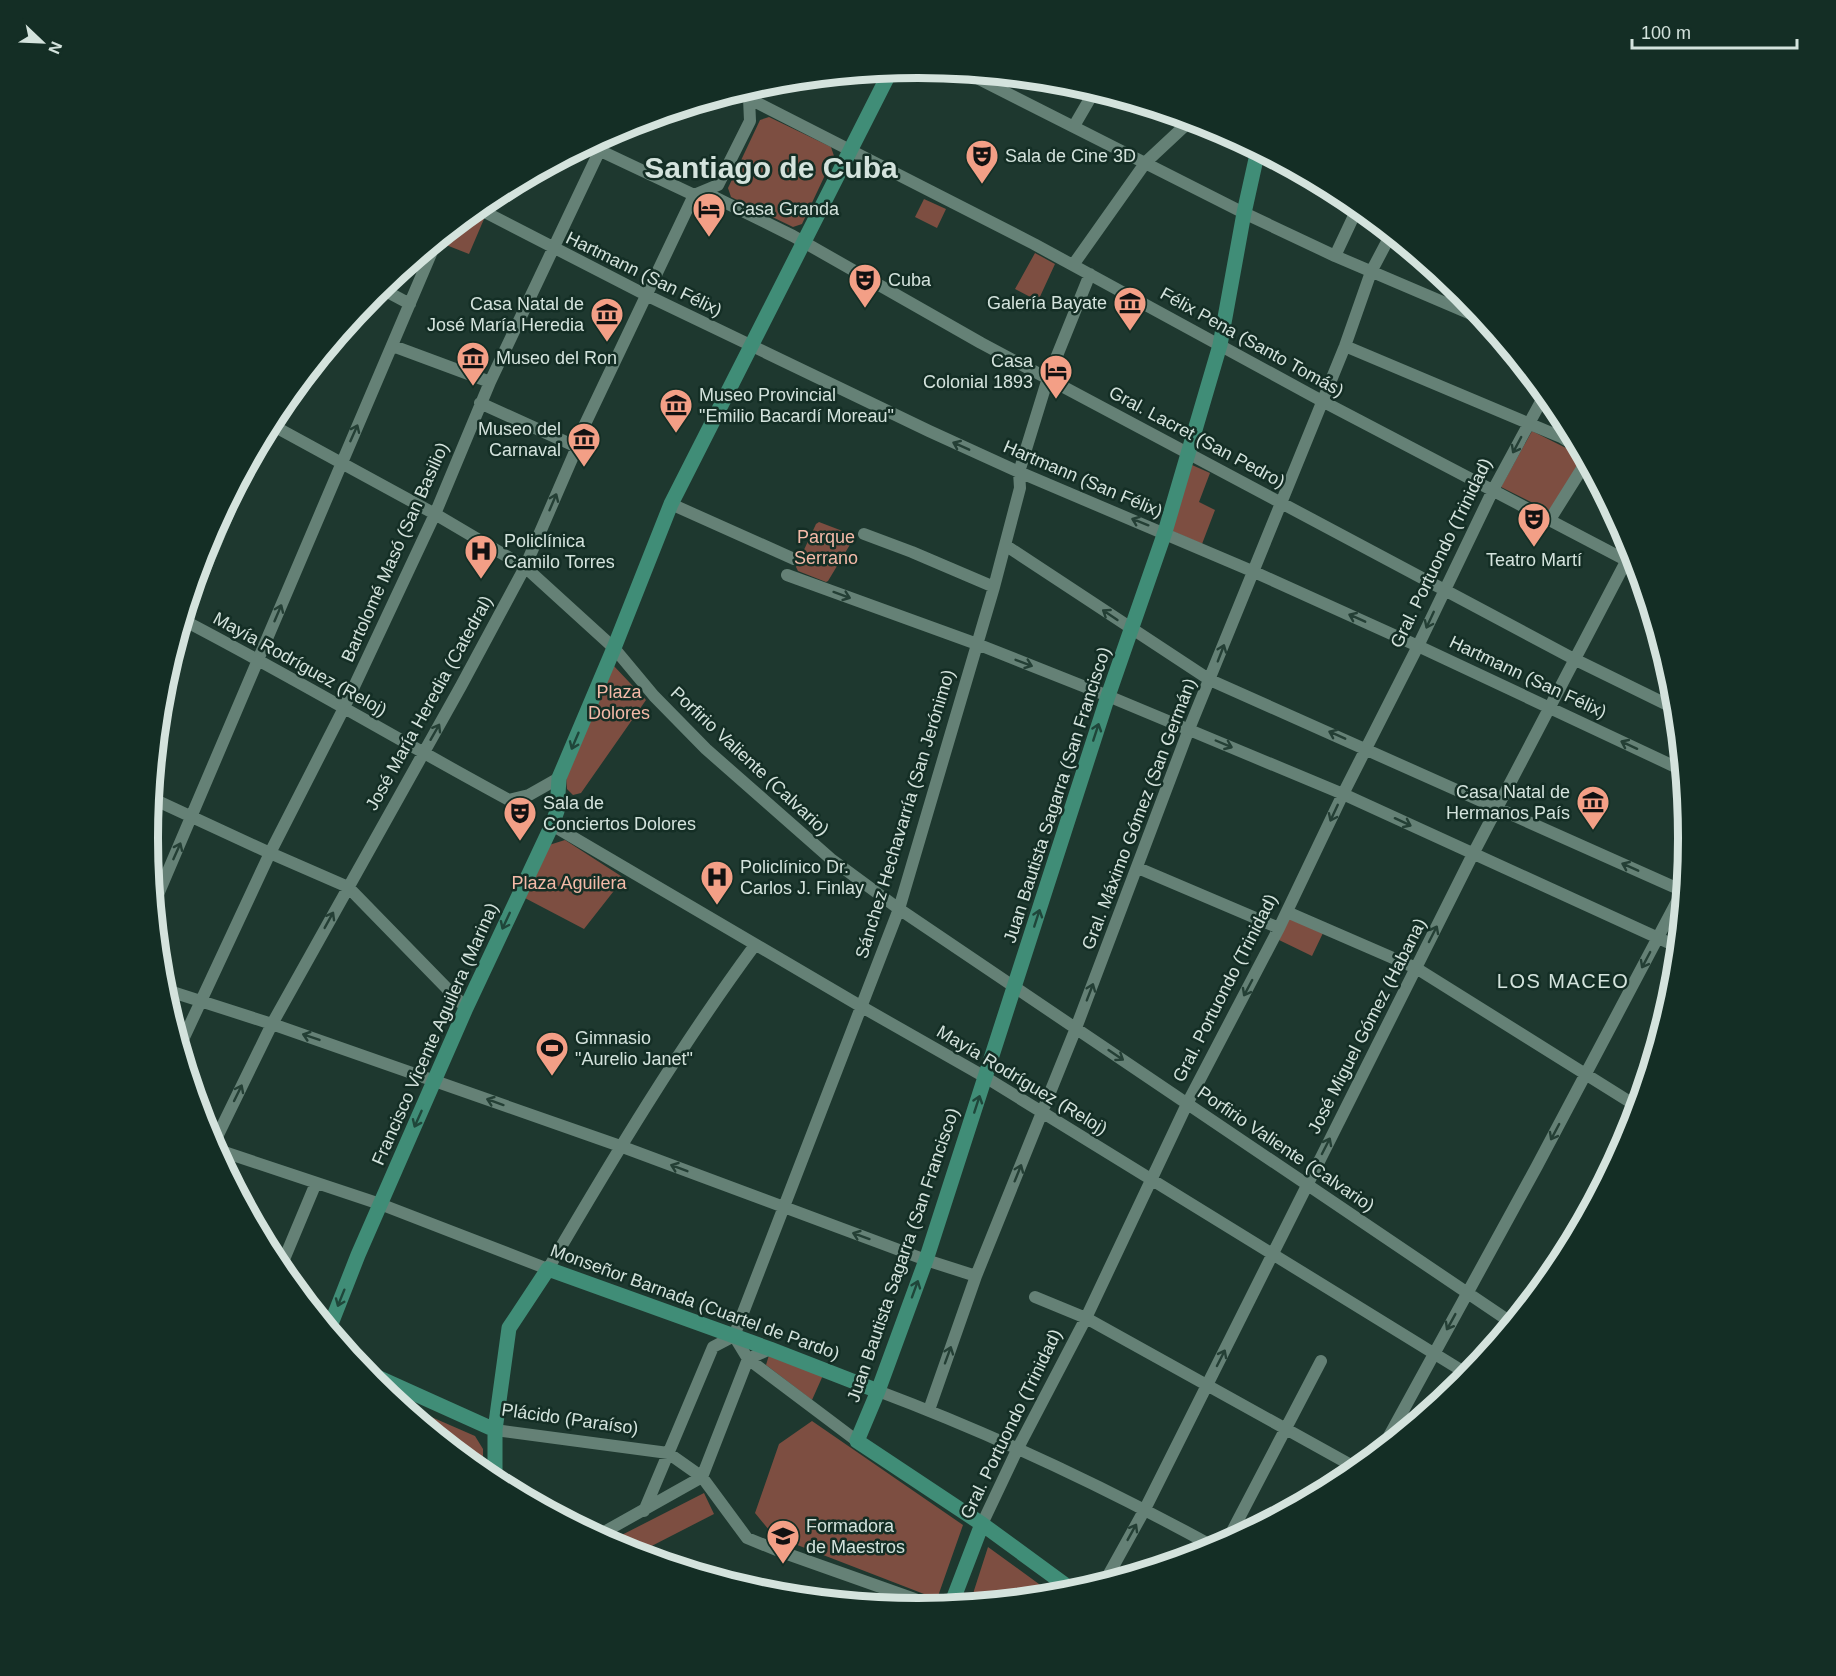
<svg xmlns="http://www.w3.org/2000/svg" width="1836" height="1676" font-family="Arial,sans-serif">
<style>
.green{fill:#7d4e41}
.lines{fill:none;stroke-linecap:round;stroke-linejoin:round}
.minor{stroke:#658176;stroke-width:12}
.major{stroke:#408d77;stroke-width:15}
.oneway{stroke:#243f35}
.oneway2{stroke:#1f463a}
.labels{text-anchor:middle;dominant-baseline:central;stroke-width:5;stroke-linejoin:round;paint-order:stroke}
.poi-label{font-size:18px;fill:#d4e3dd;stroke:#142e25;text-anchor:start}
.street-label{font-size:18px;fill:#d4e3dd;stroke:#142e25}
.park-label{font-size:18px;fill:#f4baa8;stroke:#142e25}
.neighbourhood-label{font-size:20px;letter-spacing:1.5px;fill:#d4e3dd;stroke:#142e25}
.town-label{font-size:30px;font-weight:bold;fill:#d4e3dd;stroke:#142e25}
.rim{fill:none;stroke:#d4e3dd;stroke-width:8}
</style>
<rect width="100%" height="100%" fill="#1e382f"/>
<path class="green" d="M 769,117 L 831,147 L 834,156 L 802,224 L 793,227 L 731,197 L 728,188 L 760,120 Z
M 924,199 L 946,209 L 937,228 L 915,217 Z
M 471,213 L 484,219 L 469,254 L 441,243 L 445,235 Z
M 1035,253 L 1055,264 L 1038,301 L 1015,289 Z
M 1532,431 L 1584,457 L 1549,511 L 1501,487 Z
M 1192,465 L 1210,473 L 1199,502 L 1215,510 L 1202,544 L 1170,530 Z
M 819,522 L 853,535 L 854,538 L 828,581 L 826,582 L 798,571 L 796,567 L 816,524 Z
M 613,665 L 646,700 L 581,793 L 573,795 L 567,789 L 566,778 Z
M 565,840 L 624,878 L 584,929 L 523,897 L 549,845 Z
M 1290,916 L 1323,933 L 1312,956 L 1279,940 Z
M 769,1355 L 824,1373 L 812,1400 L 766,1365 Z
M 397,1402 L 475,1436 L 483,1449 L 483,1473 Z
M 812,1421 L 963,1525 L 937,1599 L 774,1536 L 755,1513 L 779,1444 Z
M 704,1493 L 714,1514 L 636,1554 L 608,1542 Z
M 988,1547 L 1054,1595 L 970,1603 Z"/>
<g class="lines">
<path class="minor" d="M 965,72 L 1244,213 L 1335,256 L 1485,320
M 736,92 L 1034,244 L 1322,401 L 1637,566
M 1074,126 L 1095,90
M 588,145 L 694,195
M 704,192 L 793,236 L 981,343 L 1574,659 L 1676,709
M 477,208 L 646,295 L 929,431 L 1019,472 L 1252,571 L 1418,646 L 1682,770
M 1335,256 L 1358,207
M 1073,265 L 1146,162 L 1191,120
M 380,288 L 410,304
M 393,346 L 490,382
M 1345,346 L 1561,437 L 1579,448
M 480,403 L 577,447
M 270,424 L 435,514 L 525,567 L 614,648 L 654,696 L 706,749 L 831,859 L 899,909 L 1512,1323
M 1606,499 L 1605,501 L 1608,502
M 671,504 L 794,559
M 1549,521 L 1586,462
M 864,534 L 912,552 L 994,587
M 1005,545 L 1210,680 L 1683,891
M 787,575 L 977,644 L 1108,696 L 1343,794 L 1678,947
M 183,620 C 293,677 400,741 509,800 L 529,795 L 559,778
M 183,621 L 250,462
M 151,798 L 270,853 L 348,887 L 466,1008
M 552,825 L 862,1007 L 985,1077 L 1469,1375
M 1138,868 L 1279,928
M 154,904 L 436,242
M 1287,912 L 1416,968 L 1638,1107
M 163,989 L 272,1024 L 620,1146 L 926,1260 L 976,1276
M 180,1046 L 270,853 L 344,708 L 435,514 L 490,382 L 607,135
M 213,1145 L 272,1024 L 461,686 L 525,567 L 577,447 L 577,441 L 694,195 L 718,185 L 750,121 L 749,98 L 755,86
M 215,1149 L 380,1204 L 548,1269 C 613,1158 679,1048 755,945
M 280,1269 L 316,1183
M 1035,1297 L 1086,1318 L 1358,1469
M 734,1336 L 748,1359 L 857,1441
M 878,1391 C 995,1435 1107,1488 1216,1548
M 929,1410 L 976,1276 L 1076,1028 L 1189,729 L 1345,346 L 1371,272 L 1391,234
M 495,1430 L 668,1453 L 702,1477 L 747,1538 L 779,1551 L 937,1607
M 1382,1449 L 1537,1166 L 1683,890
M 644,1511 L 713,1347 L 734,1336 L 899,909 L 994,587 L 1020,488 L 1019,472 L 1048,378 L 1090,274
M 982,1524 L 1018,1448 L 1086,1318 L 1187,1104 L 1279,928 L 1343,794 L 1418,646 L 1493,490 L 1545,394
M 597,1536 L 702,1477 L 748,1359 L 770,1349
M 1226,1543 L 1321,1361
M 1104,1583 L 1145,1509 L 1473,854 L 1632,550"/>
<path class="major" d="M 329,1329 L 358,1255 L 466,1008 L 552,825 L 557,811 L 559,778 L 614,648 L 671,504 L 891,70
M 364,1371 L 495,1430
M 495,1481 L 495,1430 L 509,1328 L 548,1269 L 770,1349 L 878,1391
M 1075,1592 L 982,1524 L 857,1441 L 878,1391 L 926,1260 L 1108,696 L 1165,532 L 1220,345 L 1244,213 L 1258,150
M 951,1605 L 982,1524"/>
</g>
<defs><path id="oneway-shaft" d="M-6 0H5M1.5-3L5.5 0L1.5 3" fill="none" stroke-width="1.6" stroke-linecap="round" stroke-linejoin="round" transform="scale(1.5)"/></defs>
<g class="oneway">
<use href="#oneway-shaft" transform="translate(354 433) rotate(-66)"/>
<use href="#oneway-shaft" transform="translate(1517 445) rotate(118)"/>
<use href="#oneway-shaft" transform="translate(961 446) rotate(-156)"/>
<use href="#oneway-shaft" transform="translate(553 502) rotate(-67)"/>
<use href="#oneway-shaft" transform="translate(1140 522) rotate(-158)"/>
<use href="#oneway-shaft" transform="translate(842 595) rotate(20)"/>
<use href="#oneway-shaft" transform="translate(278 613) rotate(-67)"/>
<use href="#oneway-shaft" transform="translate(1110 615) rotate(-146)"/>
<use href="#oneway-shaft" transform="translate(1357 618) rotate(-156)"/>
<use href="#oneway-shaft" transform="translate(1430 620) rotate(115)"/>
<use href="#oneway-shaft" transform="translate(1221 653) rotate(-69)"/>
<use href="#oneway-shaft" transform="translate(1024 663) rotate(21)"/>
<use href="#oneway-shaft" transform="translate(435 732) rotate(-60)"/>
<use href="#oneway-shaft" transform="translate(1337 735) rotate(-156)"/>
<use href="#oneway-shaft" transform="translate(1224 744) rotate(23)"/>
<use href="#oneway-shaft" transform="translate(1629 745) rotate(-155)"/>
<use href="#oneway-shaft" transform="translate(1334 813) rotate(115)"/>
<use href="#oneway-shaft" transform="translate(1403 822) rotate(25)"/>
<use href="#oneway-shaft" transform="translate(177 851) rotate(-66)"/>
<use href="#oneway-shaft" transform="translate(1630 867) rotate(-156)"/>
<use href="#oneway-shaft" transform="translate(329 920) rotate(-61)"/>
<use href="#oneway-shaft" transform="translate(1433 934) rotate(-63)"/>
<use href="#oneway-shaft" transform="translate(1646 960) rotate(118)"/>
<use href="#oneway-shaft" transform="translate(1248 988) rotate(118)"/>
<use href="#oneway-shaft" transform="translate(1090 992) rotate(-69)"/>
<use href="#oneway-shaft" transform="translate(311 1037) rotate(-161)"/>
<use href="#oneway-shaft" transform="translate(1116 1055) rotate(34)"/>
<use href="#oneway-shaft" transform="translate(238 1093) rotate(-64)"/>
<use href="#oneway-shaft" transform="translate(495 1102) rotate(-160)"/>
<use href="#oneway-shaft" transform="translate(1555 1132) rotate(118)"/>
<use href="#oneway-shaft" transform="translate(1326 1146) rotate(-63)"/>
<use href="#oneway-shaft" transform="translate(679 1168) rotate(-159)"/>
<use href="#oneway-shaft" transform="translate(1018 1173) rotate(-68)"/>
<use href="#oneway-shaft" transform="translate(861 1236) rotate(-160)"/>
<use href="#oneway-shaft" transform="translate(1451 1322) rotate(119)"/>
<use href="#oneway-shaft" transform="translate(948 1355) rotate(-70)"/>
<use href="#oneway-shaft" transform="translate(1221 1358) rotate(-63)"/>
<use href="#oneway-shaft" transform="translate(1132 1532) rotate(-61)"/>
</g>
<g class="oneway2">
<use href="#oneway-shaft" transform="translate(1096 732) rotate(-72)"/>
<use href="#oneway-shaft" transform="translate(575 741) rotate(113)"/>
<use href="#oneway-shaft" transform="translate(1037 918) rotate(-72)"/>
<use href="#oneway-shaft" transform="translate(506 921) rotate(115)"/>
<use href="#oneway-shaft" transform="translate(977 1104) rotate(-72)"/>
<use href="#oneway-shaft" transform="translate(418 1119) rotate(114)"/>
<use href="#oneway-shaft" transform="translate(915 1289) rotate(-70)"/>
<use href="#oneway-shaft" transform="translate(341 1298) rotate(112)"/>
</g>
<defs>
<g id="theatre-pin" transform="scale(1.725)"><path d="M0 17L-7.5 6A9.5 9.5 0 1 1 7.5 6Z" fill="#f39f86" stroke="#142e25"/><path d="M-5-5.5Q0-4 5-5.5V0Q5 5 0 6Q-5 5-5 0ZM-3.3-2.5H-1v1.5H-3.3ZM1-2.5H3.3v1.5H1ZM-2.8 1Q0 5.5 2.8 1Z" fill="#111"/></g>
<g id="hotel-pin" transform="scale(1.725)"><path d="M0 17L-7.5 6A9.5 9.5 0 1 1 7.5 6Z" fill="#f39f86" stroke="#142e25"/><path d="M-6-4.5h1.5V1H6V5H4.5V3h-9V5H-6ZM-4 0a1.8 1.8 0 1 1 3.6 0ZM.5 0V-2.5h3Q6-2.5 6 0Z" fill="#111"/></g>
<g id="museum-pin" transform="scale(1.725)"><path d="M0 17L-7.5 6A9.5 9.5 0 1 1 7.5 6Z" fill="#f39f86" stroke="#142e25"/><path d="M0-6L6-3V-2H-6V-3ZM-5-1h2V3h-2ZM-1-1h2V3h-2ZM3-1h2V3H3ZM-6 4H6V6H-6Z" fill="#111"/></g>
<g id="hospital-pin" transform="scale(1.725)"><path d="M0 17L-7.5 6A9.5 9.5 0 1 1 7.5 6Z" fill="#f39f86" stroke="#142e25"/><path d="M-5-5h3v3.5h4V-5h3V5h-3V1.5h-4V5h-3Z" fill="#111"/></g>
<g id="stadium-pin" transform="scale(1.725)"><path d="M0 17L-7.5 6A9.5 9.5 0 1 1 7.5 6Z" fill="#f39f86" stroke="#142e25"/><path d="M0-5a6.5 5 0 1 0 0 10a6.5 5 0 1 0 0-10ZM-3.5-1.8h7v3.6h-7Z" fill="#111"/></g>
<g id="university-pin" transform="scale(1.725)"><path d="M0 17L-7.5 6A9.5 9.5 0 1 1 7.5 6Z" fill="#f39f86" stroke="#142e25"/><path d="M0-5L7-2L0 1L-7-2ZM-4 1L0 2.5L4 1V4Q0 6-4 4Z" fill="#111"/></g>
</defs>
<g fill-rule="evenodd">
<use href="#theatre-pin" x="982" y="156"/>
<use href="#hotel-pin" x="709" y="209"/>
<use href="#theatre-pin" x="865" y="280"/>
<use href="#museum-pin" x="1130" y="303"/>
<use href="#museum-pin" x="607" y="314"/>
<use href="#museum-pin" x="473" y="358"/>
<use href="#hotel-pin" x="1056" y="371"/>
<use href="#museum-pin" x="676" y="405"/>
<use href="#museum-pin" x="584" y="439"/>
<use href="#theatre-pin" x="1534" y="519"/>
<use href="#hospital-pin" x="481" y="551"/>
<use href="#museum-pin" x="1593" y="802"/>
<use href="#theatre-pin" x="520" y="813"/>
<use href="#hospital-pin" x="717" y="877"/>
<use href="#stadium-pin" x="552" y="1048"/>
<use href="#university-pin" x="783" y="1536"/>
</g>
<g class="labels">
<g class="poi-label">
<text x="1005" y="156">Sala de Cine 3D</text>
<text x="732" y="209">Casa Granda</text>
<text x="888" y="280">Cuba</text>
<text x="1107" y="303" text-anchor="end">Galería Bayate</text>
<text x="584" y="304" text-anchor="end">Casa Natal de<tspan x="584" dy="21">José María Heredia</tspan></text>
<text x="496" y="358">Museo del Ron</text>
<text x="1033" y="361" text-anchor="end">Casa<tspan x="1033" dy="21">Colonial 1893</tspan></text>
<text x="699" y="395">Museo Provincial<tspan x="699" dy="21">"Emilio Bacardí Moreau"</tspan></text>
<text x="561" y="429" text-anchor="end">Museo del<tspan x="561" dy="21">Carnaval</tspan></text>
<text x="504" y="541">Policlínica<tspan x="504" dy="21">Camilo Torres</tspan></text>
<text x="1534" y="560" text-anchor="middle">Teatro Martí</text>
<text x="1570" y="792" text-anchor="end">Casa Natal de<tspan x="1570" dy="21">Hermanos País</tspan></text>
<text x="543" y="803">Sala de<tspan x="543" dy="21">Conciertos Dolores</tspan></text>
<text x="740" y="867">Policlínico Dr.<tspan x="740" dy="21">Carlos J. Finlay</tspan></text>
<text x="575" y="1038">Gimnasio<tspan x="575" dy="21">"Aurelio Janet"</tspan></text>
<text x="806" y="1526">Formadora<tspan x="806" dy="21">de Maestros</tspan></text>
</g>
<g class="street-label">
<text transform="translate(644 274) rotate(26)">Hartmann (San Félix)</text>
<text transform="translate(1252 342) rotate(29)">Félix Pena (Santo Tomás)</text>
<text transform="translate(1197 437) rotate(28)">Gral. Lacret (San Pedro)</text>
<text transform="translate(1083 479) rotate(23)">Hartmann (San Félix)</text>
<text transform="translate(395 552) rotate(-66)">Bartolomé Masó (San Basilio)</text>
<text transform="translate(1441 553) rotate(-64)">Gral. Portuondo (Trinidad)</text>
<text transform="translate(300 664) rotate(29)">Mayía Rodríguez (Reloj)</text>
<text transform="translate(1528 677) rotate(25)">Hartmann (San Félix)</text>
<text transform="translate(429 703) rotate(-61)">José María Heredia (Catedral)</text>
<text transform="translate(750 761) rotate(43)">Porfirio Valiente (Calvario)</text>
<text transform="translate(1057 795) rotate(-72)">Juan Bautista Sagarra (San Francisco)</text>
<text transform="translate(905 814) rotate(-73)">Sánchez Hechavarría (San Jerónimo)</text>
<text transform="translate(1139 814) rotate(-69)">Gral. Máximo Gómez (San Germán)</text>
<text transform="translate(1225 988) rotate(-63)">Gral. Portuondo (Trinidad)</text>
<text transform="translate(1367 1026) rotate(-63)">José Miguel Gómez (Habana)</text>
<text transform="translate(435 1034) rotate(-66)">Francisco Vicente Aguilera (Marina)</text>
<text transform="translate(1022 1080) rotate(31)">Mayía Rodríguez (Reloj)</text>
<text transform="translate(1286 1149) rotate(34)">Porfirio Valiente (Calvario)</text>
<text transform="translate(903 1255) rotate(-71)">Juan Bautista Sagarra (San Francisco)</text>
<text transform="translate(695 1302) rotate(20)">Monseñor Barnada (Cuartel de Pardo)</text>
<text transform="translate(570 1419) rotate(8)">Plácido (Paraíso)</text>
<text transform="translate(1011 1424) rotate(-64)">Gral. Portuondo (Trinidad)</text>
</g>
<g class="park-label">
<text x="826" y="537">Parque<tspan x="826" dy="21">Serrano</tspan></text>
<text x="619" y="692">Plaza<tspan x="619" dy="21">Dolores</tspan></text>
<text x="569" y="883">Plaza Aguilera</text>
</g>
<g class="neighbourhood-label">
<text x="1563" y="981">LOS MACEO</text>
</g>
<g class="town-label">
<text x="771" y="167">Santiago de Cuba</text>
</g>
</g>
<path d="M0 0H1836V1676H0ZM158 838a760 760 0 1 1 1520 0a760 760 0 1 1-1520 0Z" fill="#142e25" fill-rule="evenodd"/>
<path class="rim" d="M158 838a760 760 0 1 1 1520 0a760 760 0 1 1-1520 0Z"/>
<g transform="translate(42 42) rotate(113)" stroke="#142e25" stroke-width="4.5" paint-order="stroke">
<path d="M0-4.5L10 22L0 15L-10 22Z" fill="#d4e3dd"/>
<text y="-9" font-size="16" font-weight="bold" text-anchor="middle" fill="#d4e3dd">N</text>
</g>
<path d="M1632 39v9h165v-9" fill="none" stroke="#d4e3dd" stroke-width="3"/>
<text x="1641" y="39" font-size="18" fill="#d4e3dd" stroke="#142e25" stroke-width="4.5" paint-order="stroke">100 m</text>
</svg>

> [WHAT IS NEEDED]:
Give only the number of lines in the entries above that contain the string "labels".

> [ANSWER BELOW]:
2